Inertial Proximal Block Coordinate Method for a Class of Nonsmooth Sum-of-Ratios Optimization Problems

TL;DR

This paper introduces an inertial proximal block coordinate method for nonsmooth sum-of-ratios fractional optimization problems, demonstrating its convergence and linear rate for certain structured problems, supported by theoretical and numerical evidence.

Contribution

The paper develops a novel inertial proximal block coordinate algorithm with proven convergence for a broad class of nonsmooth sum-of-ratios problems, including explicit KL exponent analysis.

Findings

Method guarantees global convergence under KL property.

Linear convergence rate for sparse generalized eigenvalue problems.

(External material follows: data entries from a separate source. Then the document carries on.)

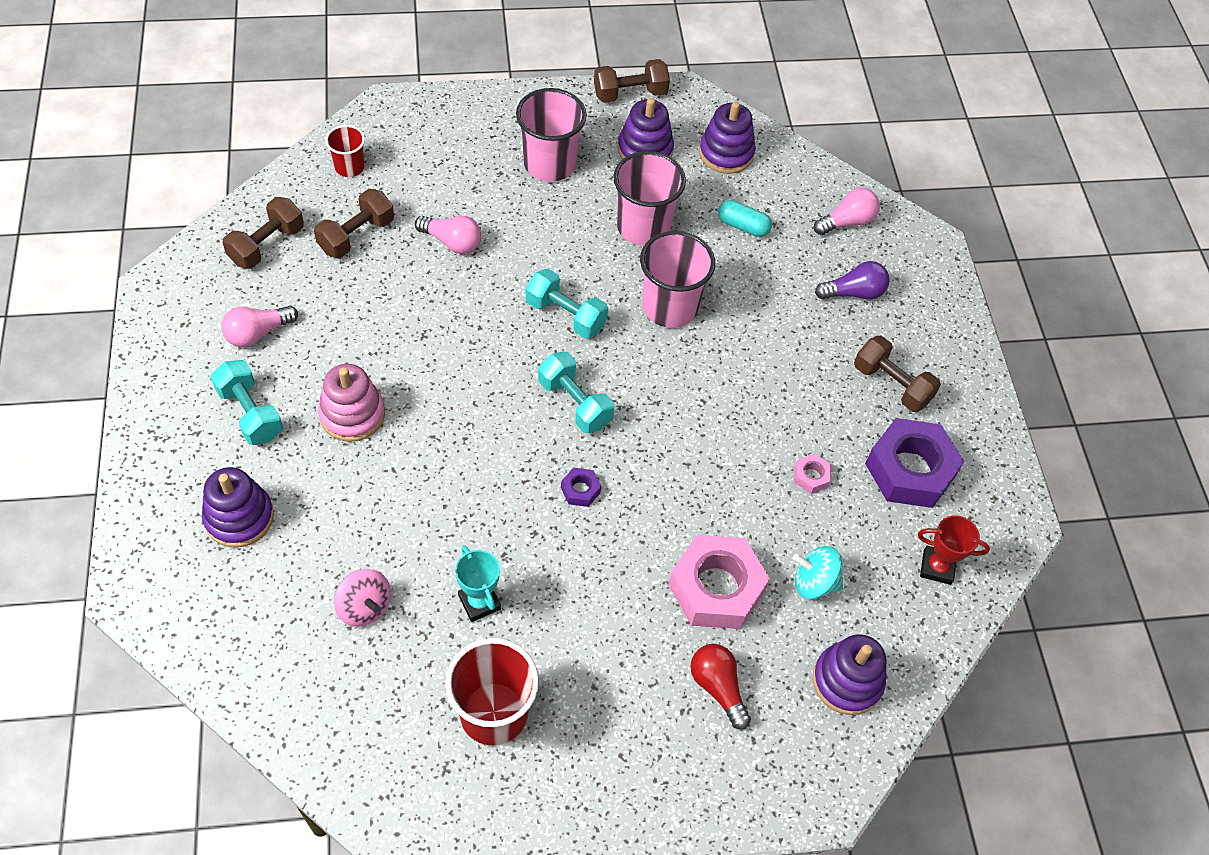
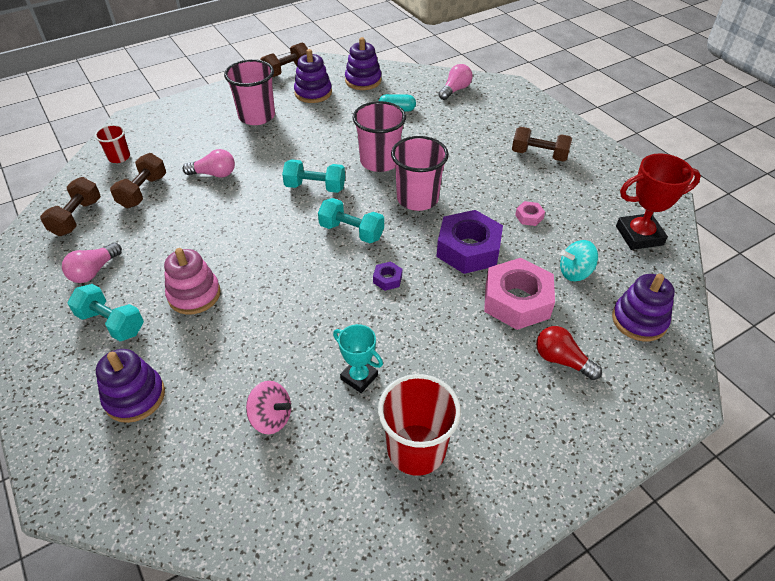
camera: 20 degrees left, 10 degrees down
pink cup [613,151,686,246] -> pink cup moved to [391,136,449,211]
purple light bulb [815,261,890,299] -> none
purple nut [865,418,964,508] -> purple nut moved to [436,210,503,274]
red trophy [918,515,990,585] -> red trophy [616,153,701,250], size x1.59

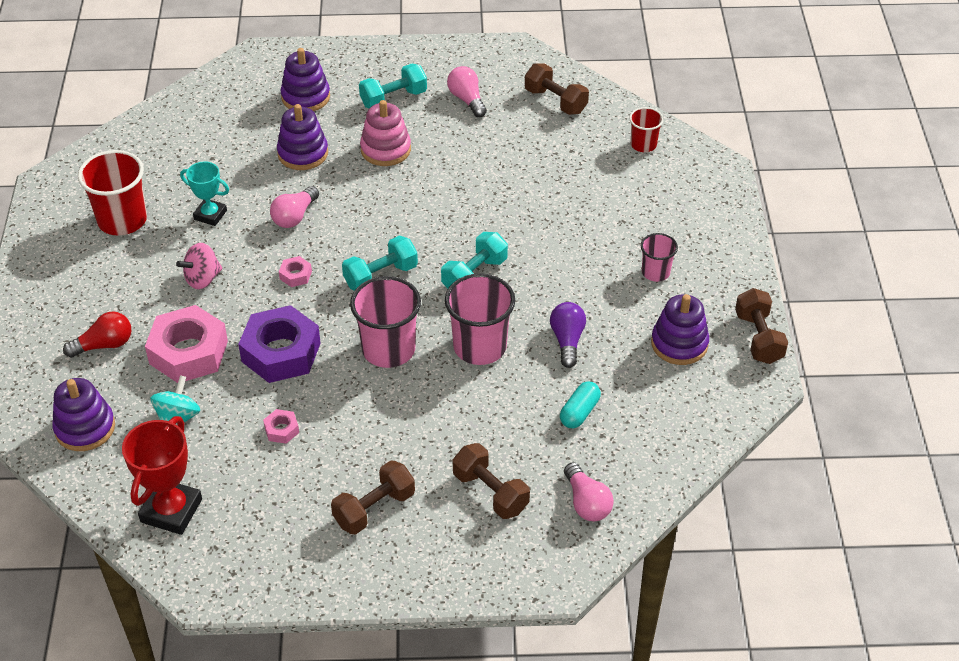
camera: 120 degrees right, 0 degrees up
brown dumbbell [110,153,166,208] -> brown dumbbell moved to [453,443,530,519]
pink light bulb [182,149,235,178] -> pink light bulb moved to [270,186,319,228]
pink cup [224,59,275,125] -> pink cup [641,233,678,282], size x0.56
pink spinning top [246,381,291,434] -> pink spinning top moved to [176,243,222,289]
turquoise trophy [333,324,383,393] -> turquoise trophy turned 45 degrees clockwise [180,161,229,226]
purple stacking toy [345,37,381,90] -> purple stacking toy moved to [277,104,328,170]
purple nut [373,262,402,291] -> pink nut [279,256,312,287]
none -> purple light bulb [550,302,586,368]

Validated effectiveness through numerical experiments.

Abstract

In this paper, we consider a class of nonsmooth sum-of-ratios fractional optimization problems with block structure. This model class is ubiquitous and encompasses several important nonsmooth optimization problems in the literature. We first propose an inertial proximal block coordinate method for solving this class of problems by exploiting the underlying structure. The global convergence of our method is guaranteed under the Kurdyka--Lojasiewicz (KL) property and some mild assumptions. We then identify the explicit exponents of the KL property for three important structured fractional optimization problems. In particular, for the sparse generalized eigenvalue problem with either cardinality regularization or sparsity constraint, we show that the KL exponents are 1/2, and so, the proposed method exhibits linear convergence rate. Finally, we illustrate our theoretical results with both analytic and simulated numerical examples.